------ TEXT PASSAGE

Three Ways to Get Paid (2018)

Core aphorism & interpretations

  • Thread centers on the 3-part rule:
    • Lie to people who want lies → get rich.
    • Tell truth to people who want truth → make a living.
    • Tell truth to people who want lies → go broke.
  • Several note a tension between “make a living” and “go broke” in the phrasing.
  • Multiple users extend it to a 2×2 matrix (you/they: truth vs lies); missing cell “lying to those who want truth” is placed as scams, fraud, even jail.
  • Many treat the rule as an aphorism, not a literal taxonomy of all possible jobs.

Truth, lies, and money

  • Repeated theme: significant wealth often comes from lying or overpromising (sales, consulting, market research, influencers, some executives).
  • Some express regret that having scruples limited their earnings; others reject this as defeatist and insist you can earn well while being honest.
  • View that lying to people who want lies creates a self-reinforcing, harmful dynamic.

------------

→ **TASK REQUIREMENTS**
a. Please output part of the passage on three ways to get paid, beginning at the words "Three Ways to" and stopping after the words "fraud, even jail.".
b. In the passage on three ways to get paid, what results from telling the truth to people who want lies?
The lines that come next have no connection to the passage on three ways to get paid.

------ LISTED RECORDS

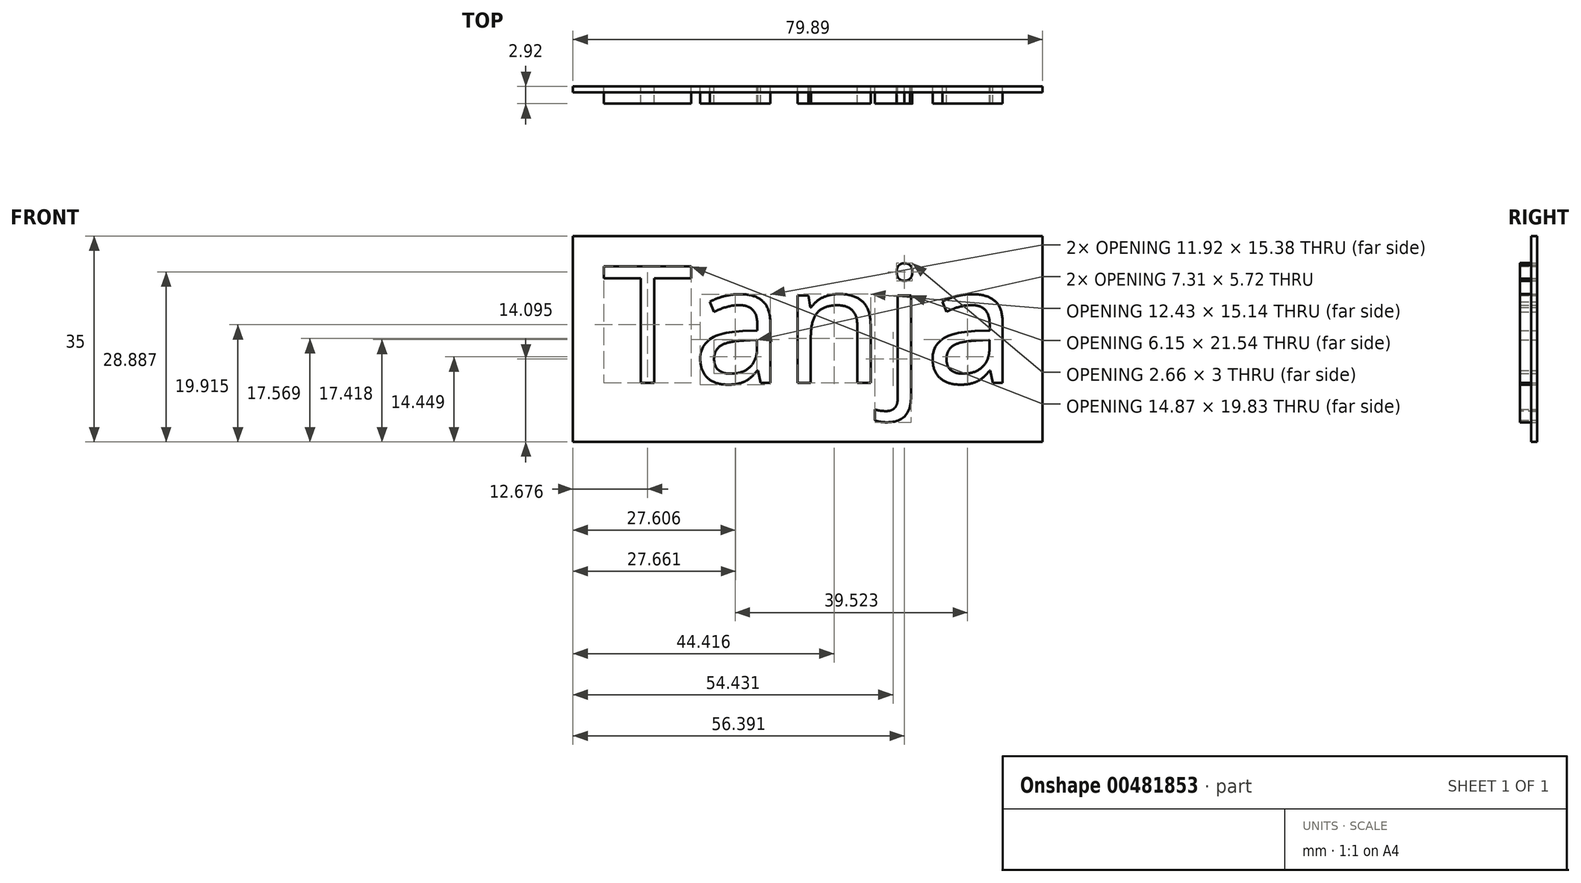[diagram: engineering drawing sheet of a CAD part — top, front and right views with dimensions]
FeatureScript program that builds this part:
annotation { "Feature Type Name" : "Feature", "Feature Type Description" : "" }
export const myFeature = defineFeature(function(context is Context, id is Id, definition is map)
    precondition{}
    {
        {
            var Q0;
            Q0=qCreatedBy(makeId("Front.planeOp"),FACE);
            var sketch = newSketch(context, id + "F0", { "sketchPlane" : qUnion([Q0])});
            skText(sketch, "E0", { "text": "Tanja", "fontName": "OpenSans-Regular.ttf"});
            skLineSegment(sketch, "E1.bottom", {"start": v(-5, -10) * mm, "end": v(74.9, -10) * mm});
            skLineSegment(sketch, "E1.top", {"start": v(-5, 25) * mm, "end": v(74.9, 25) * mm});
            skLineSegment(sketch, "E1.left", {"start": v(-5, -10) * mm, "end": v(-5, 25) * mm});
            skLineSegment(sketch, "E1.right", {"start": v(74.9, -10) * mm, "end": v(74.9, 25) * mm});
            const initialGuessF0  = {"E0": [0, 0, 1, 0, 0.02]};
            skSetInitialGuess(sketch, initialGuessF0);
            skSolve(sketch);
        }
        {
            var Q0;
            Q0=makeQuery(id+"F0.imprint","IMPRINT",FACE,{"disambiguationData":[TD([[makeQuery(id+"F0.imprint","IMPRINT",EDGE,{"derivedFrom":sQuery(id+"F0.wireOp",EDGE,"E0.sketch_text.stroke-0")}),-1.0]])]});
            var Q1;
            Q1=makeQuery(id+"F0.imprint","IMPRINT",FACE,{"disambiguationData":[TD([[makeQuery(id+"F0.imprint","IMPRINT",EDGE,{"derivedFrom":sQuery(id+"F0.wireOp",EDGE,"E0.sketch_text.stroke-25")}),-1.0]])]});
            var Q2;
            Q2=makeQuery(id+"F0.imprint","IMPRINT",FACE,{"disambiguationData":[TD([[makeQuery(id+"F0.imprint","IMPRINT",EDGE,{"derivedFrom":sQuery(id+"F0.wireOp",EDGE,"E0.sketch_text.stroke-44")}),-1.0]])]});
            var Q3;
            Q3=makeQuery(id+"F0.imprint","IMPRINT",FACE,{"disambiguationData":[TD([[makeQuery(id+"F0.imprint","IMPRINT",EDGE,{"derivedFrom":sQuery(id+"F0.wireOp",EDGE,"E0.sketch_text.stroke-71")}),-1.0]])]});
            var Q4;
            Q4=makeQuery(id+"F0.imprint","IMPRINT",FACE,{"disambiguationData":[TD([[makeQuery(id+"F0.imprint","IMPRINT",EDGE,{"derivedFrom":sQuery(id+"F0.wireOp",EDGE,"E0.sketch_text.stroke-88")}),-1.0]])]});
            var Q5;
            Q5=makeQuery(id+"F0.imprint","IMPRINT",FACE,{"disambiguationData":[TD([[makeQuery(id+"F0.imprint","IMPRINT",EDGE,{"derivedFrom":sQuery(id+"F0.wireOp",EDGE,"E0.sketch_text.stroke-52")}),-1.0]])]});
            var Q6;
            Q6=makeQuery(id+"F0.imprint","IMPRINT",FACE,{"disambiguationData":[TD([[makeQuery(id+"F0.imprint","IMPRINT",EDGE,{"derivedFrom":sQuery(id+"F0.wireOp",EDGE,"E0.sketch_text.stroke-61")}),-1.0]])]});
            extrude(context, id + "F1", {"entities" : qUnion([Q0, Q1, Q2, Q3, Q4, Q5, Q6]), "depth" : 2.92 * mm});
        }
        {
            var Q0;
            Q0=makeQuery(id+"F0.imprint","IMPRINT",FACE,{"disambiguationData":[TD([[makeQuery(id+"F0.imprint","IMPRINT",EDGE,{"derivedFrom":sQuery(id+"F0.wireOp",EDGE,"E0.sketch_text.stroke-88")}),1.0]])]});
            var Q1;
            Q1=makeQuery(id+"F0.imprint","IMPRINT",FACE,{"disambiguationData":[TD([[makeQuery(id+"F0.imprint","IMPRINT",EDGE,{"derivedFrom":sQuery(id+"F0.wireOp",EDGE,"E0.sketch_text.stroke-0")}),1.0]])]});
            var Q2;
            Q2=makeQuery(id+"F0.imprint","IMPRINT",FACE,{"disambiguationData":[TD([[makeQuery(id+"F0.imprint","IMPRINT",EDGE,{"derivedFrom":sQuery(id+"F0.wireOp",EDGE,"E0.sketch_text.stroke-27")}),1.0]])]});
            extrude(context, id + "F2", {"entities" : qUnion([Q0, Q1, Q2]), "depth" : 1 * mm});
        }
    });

------------

→ **RESULTS OF THE TASKS**
a.
Three Ways to Get Paid (2018)

Core aphorism & interpretations

  • Thread centers on the 3-part rule:
    • Lie to people who want lies → get rich.
    • Tell truth to people who want truth → make a living.
    • Tell truth to people who want lies → go broke.
  • Several note a tension between “make a living” and “go broke” in the phrasing.
  • Multiple users extend it to a 2×2 matrix (you/they: truth vs lies); missing cell “lying to those who want truth” is placed as scams, fraud, even jail.

b. You go broke.